Elizabeth Crahan, director of library services, gestured toward a display case of medical instruments that date back to the Roman Empire. There is a crude pair of shears, pitted and corroded, but still operational, she said. Near it is a bronze cucurbital, or cupping device.

She said a piece of burning material, often linen, was placed into the cup. The heated cup was placed on the skin, raising a blister. If the skin had been broken by a scarring instrument, called a scarificator, it would draw blood.

"It is a very ancient form of therapy," Crahan said. "It was thought to remove evil from the body."

She said the Romans used cupping devices to cure fever, rheumatism and a number of other maladies.

"It has been done up to fairly recent times," she said. Some older people remember having it done to them."

There are other Roman instruments, such as sutures, that are still used in updated forms today. Mauer said the Romans engaged in a few basic surgical techniques. "They dealt with wounds, abscesses, infections."

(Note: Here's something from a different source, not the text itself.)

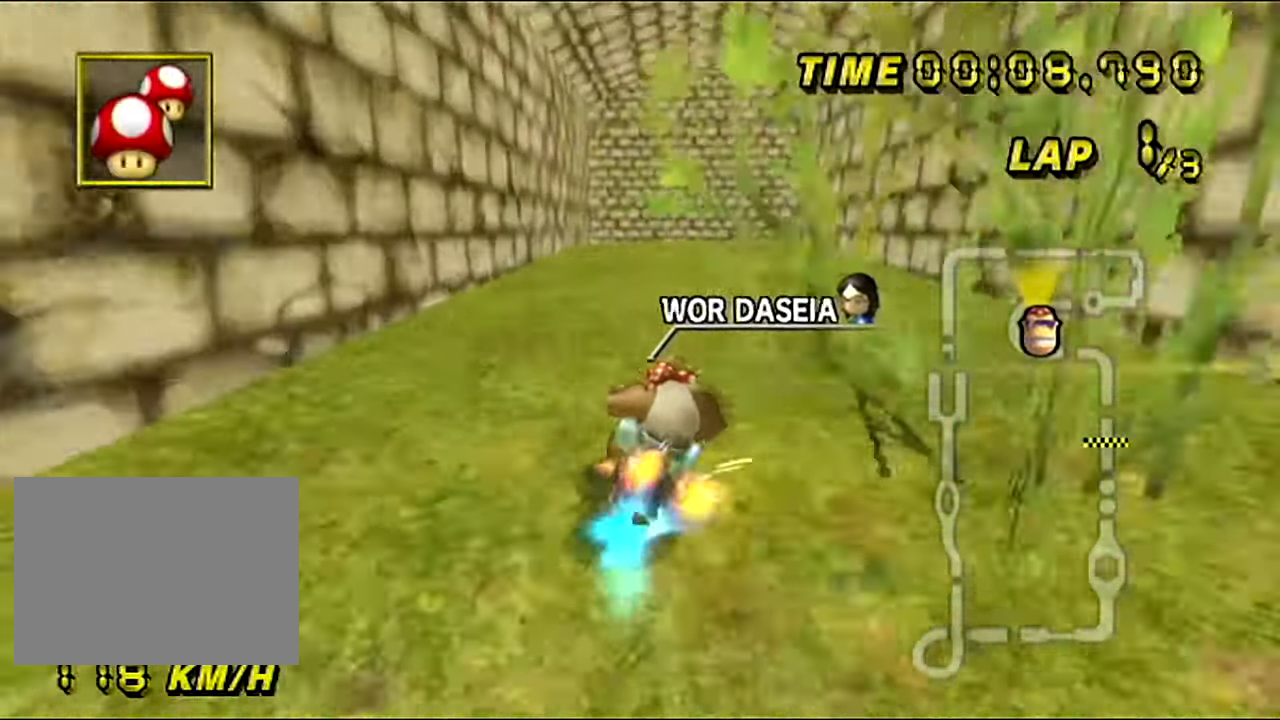
{"buttons": ["A", "R1"], "left_stick": "right", "events": [[233, "left_stick", "up-right"], [400, "left_stick", "right"]]}
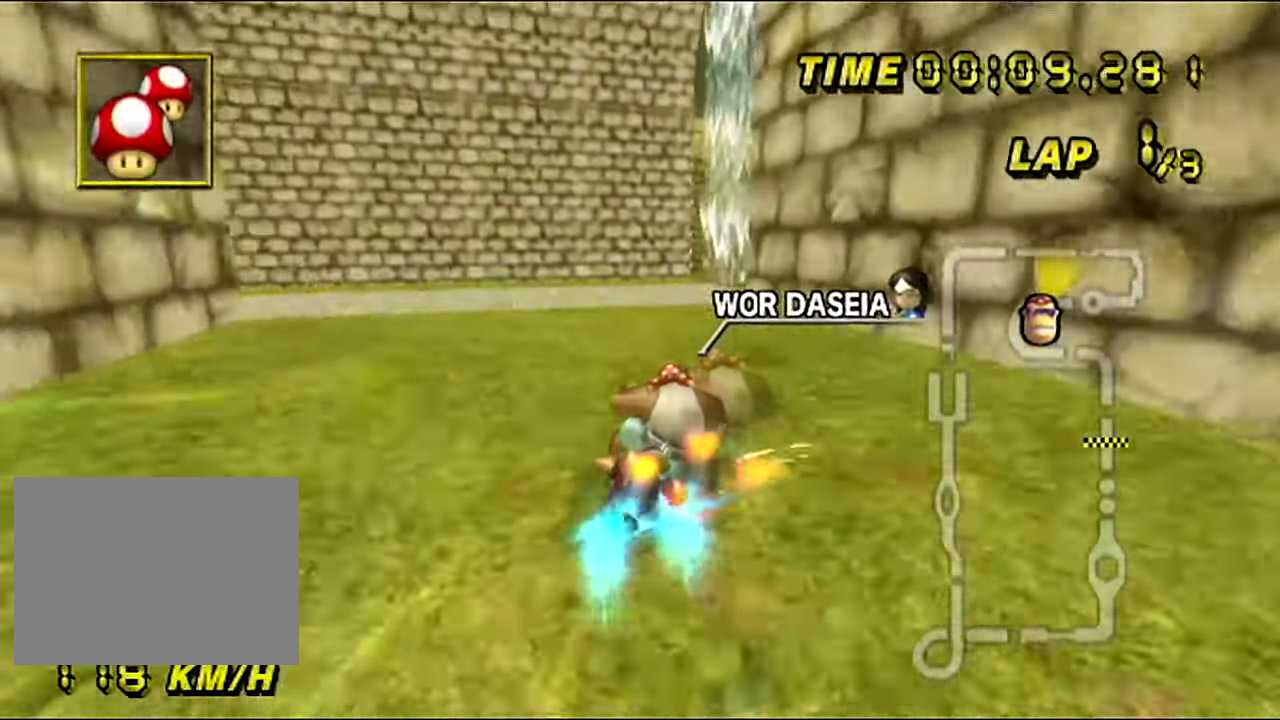
{"buttons": ["A", "R1"], "left_stick": "right", "events": []}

Away From Center of Empire

Some of the Roman instruments were found thousands of miles away from the center of the empire. "The Romans probably took some things with them wherever they went," Mauer said. "It was standard medical gear--things they considered essential at the time."

Some of the instruments on display even predate the Romans. There is an unguents, or ointment, jar found from the Mesopotamian area. A horse's head acts as a cork on the applicator.

"That indicates that these people were a nomadic tribe," Crahan said. "They used the horse a lot.

"If there were salves and things they wanted to apply, they kept those jars for that purpose."